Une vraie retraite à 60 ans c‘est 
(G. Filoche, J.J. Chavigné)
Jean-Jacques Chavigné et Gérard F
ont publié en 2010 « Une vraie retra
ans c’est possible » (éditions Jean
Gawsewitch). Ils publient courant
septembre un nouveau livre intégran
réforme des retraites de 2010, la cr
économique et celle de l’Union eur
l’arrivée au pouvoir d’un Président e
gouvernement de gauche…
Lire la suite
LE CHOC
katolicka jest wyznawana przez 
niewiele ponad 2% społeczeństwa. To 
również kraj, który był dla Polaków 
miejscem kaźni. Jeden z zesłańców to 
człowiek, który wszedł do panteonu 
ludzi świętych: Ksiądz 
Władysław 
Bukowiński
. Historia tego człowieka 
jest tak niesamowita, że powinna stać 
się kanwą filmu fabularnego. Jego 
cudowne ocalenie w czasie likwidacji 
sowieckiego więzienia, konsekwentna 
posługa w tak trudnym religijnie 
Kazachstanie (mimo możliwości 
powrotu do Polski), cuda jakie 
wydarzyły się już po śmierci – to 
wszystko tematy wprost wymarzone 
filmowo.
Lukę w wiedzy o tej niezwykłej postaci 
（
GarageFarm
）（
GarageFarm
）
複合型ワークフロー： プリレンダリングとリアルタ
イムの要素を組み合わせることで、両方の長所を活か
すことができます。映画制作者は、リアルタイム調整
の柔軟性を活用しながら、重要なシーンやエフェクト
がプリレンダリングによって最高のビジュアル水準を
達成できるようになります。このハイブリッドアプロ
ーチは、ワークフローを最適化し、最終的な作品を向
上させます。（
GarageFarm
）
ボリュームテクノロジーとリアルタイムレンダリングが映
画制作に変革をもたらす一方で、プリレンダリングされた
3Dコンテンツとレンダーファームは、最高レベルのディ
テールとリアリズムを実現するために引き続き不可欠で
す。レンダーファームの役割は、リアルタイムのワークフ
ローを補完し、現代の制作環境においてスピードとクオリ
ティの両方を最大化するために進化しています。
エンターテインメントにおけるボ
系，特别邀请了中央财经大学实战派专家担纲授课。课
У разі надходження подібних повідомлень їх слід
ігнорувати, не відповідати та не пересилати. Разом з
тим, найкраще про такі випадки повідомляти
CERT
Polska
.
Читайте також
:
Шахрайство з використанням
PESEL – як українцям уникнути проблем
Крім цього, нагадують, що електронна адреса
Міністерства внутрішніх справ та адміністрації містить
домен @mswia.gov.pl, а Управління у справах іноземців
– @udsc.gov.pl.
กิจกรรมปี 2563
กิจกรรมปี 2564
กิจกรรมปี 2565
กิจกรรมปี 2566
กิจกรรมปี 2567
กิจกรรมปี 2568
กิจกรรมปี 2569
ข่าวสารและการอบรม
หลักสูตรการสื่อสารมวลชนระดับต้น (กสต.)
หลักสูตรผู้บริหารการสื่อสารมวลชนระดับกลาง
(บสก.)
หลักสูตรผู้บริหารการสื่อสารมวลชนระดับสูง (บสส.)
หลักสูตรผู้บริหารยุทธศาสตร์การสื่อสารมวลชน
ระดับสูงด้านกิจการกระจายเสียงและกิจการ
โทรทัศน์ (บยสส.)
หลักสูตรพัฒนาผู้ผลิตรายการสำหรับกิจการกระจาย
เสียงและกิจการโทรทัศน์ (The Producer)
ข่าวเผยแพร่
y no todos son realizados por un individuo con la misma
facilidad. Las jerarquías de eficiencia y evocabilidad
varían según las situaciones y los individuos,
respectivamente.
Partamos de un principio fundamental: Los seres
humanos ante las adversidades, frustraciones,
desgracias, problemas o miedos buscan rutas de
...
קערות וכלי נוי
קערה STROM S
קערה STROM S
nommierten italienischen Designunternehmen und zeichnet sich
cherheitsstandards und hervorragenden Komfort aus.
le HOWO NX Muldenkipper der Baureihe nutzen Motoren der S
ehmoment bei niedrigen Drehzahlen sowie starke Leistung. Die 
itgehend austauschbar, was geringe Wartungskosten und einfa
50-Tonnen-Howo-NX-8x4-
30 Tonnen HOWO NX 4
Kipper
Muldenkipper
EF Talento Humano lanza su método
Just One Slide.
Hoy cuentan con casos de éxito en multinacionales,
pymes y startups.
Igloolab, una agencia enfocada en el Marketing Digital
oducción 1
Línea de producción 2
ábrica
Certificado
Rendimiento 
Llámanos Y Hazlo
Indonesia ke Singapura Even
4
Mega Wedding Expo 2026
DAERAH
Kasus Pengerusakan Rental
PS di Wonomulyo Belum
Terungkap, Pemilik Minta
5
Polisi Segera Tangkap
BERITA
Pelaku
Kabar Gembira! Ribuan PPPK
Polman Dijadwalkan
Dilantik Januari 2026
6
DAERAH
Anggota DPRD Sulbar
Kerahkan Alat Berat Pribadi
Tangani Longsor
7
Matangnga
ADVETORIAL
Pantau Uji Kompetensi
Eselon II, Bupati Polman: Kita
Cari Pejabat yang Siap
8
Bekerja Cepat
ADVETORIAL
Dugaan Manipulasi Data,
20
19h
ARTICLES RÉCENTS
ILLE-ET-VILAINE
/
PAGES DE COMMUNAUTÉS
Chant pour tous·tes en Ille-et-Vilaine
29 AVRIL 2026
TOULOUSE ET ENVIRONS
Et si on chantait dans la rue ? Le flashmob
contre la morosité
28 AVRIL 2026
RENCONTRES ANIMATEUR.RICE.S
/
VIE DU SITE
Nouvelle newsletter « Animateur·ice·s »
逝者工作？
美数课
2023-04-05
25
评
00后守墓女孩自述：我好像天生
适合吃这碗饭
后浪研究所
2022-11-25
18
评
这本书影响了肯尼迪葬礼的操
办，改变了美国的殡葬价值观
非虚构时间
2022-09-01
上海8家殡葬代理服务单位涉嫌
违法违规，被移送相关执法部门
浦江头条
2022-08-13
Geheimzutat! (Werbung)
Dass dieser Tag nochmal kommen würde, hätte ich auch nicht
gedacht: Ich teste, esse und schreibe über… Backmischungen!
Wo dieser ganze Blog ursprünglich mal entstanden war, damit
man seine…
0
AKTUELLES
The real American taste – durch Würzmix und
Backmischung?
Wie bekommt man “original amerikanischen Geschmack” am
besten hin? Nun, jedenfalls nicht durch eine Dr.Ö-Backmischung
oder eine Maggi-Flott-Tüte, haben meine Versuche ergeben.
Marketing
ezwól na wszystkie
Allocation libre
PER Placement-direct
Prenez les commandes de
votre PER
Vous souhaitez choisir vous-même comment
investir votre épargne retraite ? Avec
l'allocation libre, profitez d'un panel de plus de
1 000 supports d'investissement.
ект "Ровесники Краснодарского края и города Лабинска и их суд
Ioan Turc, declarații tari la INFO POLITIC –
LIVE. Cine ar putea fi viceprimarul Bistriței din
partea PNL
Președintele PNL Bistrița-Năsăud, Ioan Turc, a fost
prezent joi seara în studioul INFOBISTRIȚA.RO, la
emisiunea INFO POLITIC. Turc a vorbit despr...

Required work —
Could you reproduce every line of the entries above word for word?

Your solution —
Une vraie retraite à 60 ans c‘est 
(G. Filoche, J.J. Chavigné)
Jean-Jacques Chavigné et Gérard F
ont publié en 2010 « Une vraie retra
ans c’est possible » (éditions Jean
Gawsewitch). Ils publient courant
septembre un nouveau livre intégran
réforme des retraites de 2010, la cr
économique et celle de l’Union eur
l’arrivée au pouvoir d’un Président e
gouvernement de gauche…
Lire la suite
LE CHOC
katolicka jest wyznawana przez 
niewiele ponad 2% społeczeństwa. To 
również kraj, który był dla Polaków 
miejscem kaźni. Jeden z zesłańców to 
człowiek, który wszedł do panteonu 
ludzi świętych: Ksiądz 
Władysław 
Bukowiński
. Historia tego człowieka 
jest tak niesamowita, że powinna stać 
się kanwą filmu fabularnego. Jego 
cudowne ocalenie w czasie likwidacji 
sowieckiego więzienia, konsekwentna 
posługa w tak trudnym religijnie 
Kazachstanie (mimo możliwości 
powrotu do Polski), cuda jakie 
wydarzyły się już po śmierci – to 
wszystko tematy wprost wymarzone 
filmowo.
Lukę w wiedzy o tej niezwykłej postaci 
（
GarageFarm
）（
GarageFarm
）
複合型ワークフロー： プリレンダリングとリアルタ
イムの要素を組み合わせることで、両方の長所を活か
すことができます。映画制作者は、リアルタイム調整
の柔軟性を活用しながら、重要なシーンやエフェクト
がプリレンダリングによって最高のビジュアル水準を
達成できるようになります。このハイブリッドアプロ
ーチは、ワークフローを最適化し、最終的な作品を向
上させます。（
GarageFarm
）
ボリュームテクノロジーとリアルタイムレンダリングが映
画制作に変革をもたらす一方で、プリレンダリングされた
3Dコンテンツとレンダーファームは、最高レベルのディ
テールとリアリズムを実現するために引き続き不可欠で
す。レンダーファームの役割は、リアルタイムのワークフ
ローを補完し、現代の制作環境においてスピードとクオリ
ティの両方を最大化するために進化しています。
エンターテインメントにおけるボ
系，特别邀请了中央财经大学实战派专家担纲授课。课
У разі надходження подібних повідомлень їх слід
ігнорувати, не відповідати та не пересилати. Разом з
тим, найкраще про такі випадки повідомляти
CERT
Polska
.
Читайте також
:
Шахрайство з використанням
PESEL – як українцям уникнути проблем
Крім цього, нагадують, що електронна адреса
Міністерства внутрішніх справ та адміністрації містить
домен @mswia.gov.pl, а Управління у справах іноземців
– @udsc.gov.pl.
กิจกรรมปี 2563
กิจกรรมปี 2564
กิจกรรมปี 2565
กิจกรรมปี 2566
กิจกรรมปี 2567
กิจกรรมปี 2568
กิจกรรมปี 2569
ข่าวสารและการอบรม
หลักสูตรการสื่อสารมวลชนระดับต้น (กสต.)
หลักสูตรผู้บริหารการสื่อสารมวลชนระดับกลาง
(บสก.)
หลักสูตรผู้บริหารการสื่อสารมวลชนระดับสูง (บสส.)
หลักสูตรผู้บริหารยุทธศาสตร์การสื่อสารมวลชน
ระดับสูงด้านกิจการกระจายเสียงและกิจการ
โทรทัศน์ (บยสส.)
หลักสูตรพัฒนาผู้ผลิตรายการสำหรับกิจการกระจาย
เสียงและกิจการโทรทัศน์ (The Producer)
ข่าวเผยแพร่
y no todos son realizados por un individuo con la misma
facilidad. Las jerarquías de eficiencia y evocabilidad
varían según las situaciones y los individuos,
respectivamente.
Partamos de un principio fundamental: Los seres
humanos ante las adversidades, frustraciones,
desgracias, problemas o miedos buscan rutas de
...
קערות וכלי נוי
קערה STROM S
קערה STROM S
nommierten italienischen Designunternehmen und zeichnet sich
cherheitsstandards und hervorragenden Komfort aus.
le HOWO NX Muldenkipper der Baureihe nutzen Motoren der S
ehmoment bei niedrigen Drehzahlen sowie starke Leistung. Die 
itgehend austauschbar, was geringe Wartungskosten und einfa
50-Tonnen-Howo-NX-8x4-
30 Tonnen HOWO NX 4
Kipper
Muldenkipper
EF Talento Humano lanza su método
Just One Slide.
Hoy cuentan con casos de éxito en multinacionales,
pymes y startups.
Igloolab, una agencia enfocada en el Marketing Digital
oducción 1
Línea de producción 2
ábrica
Certificado
Rendimiento 
Llámanos Y Hazlo
Indonesia ke Singapura Even
4
Mega Wedding Expo 2026
DAERAH
Kasus Pengerusakan Rental
PS di Wonomulyo Belum
Terungkap, Pemilik Minta
5
Polisi Segera Tangkap
BERITA
Pelaku
Kabar Gembira! Ribuan PPPK
Polman Dijadwalkan
Dilantik Januari 2026
6
DAERAH
Anggota DPRD Sulbar
Kerahkan Alat Berat Pribadi
Tangani Longsor
7
Matangnga
ADVETORIAL
Pantau Uji Kompetensi
Eselon II, Bupati Polman: Kita
Cari Pejabat yang Siap
8
Bekerja Cepat
ADVETORIAL
Dugaan Manipulasi Data,
20
19h
ARTICLES RÉCENTS
ILLE-ET-VILAINE
/
PAGES DE COMMUNAUTÉS
Chant pour tous·tes en Ille-et-Vilaine
29 AVRIL 2026
TOULOUSE ET ENVIRONS
Et si on chantait dans la rue ? Le flashmob
contre la morosité
28 AVRIL 2026
RENCONTRES ANIMATEUR.RICE.S
/
VIE DU SITE
Nouvelle newsletter « Animateur·ice·s »
逝者工作？
美数课
2023-04-05
25
评
00后守墓女孩自述：我好像天生
适合吃这碗饭
后浪研究所
2022-11-25
18
评
这本书影响了肯尼迪葬礼的操
办，改变了美国的殡葬价值观
非虚构时间
2022-09-01
上海8家殡葬代理服务单位涉嫌
违法违规，被移送相关执法部门
浦江头条
2022-08-13
Geheimzutat! (Werbung)
Dass dieser Tag nochmal kommen würde, hätte ich auch nicht
gedacht: Ich teste, esse und schreibe über… Backmischungen!
Wo dieser ganze Blog ursprünglich mal entstanden war, damit
man seine…
0
AKTUELLES
The real American taste – durch Würzmix und
Backmischung?
Wie bekommt man “original amerikanischen Geschmack” am
besten hin? Nun, jedenfalls nicht durch eine Dr.Ö-Backmischung
oder eine Maggi-Flott-Tüte, haben meine Versuche ergeben.
Marketing
ezwól na wszystkie
Allocation libre
PER Placement-direct
Prenez les commandes de
votre PER
Vous souhaitez choisir vous-même comment
investir votre épargne retraite ? Avec
l'allocation libre, profitez d'un panel de plus de
1 000 supports d'investissement.
ект "Ровесники Краснодарского края и города Лабинска и их суд
Ioan Turc, declarații tari la INFO POLITIC –
LIVE. Cine ar putea fi viceprimarul Bistriței din
partea PNL
Președintele PNL Bistrița-Năsăud, Ioan Turc, a fost
prezent joi seara în studioul INFOBISTRIȚA.RO, la
emisiunea INFO POLITIC. Turc a vorbit despr...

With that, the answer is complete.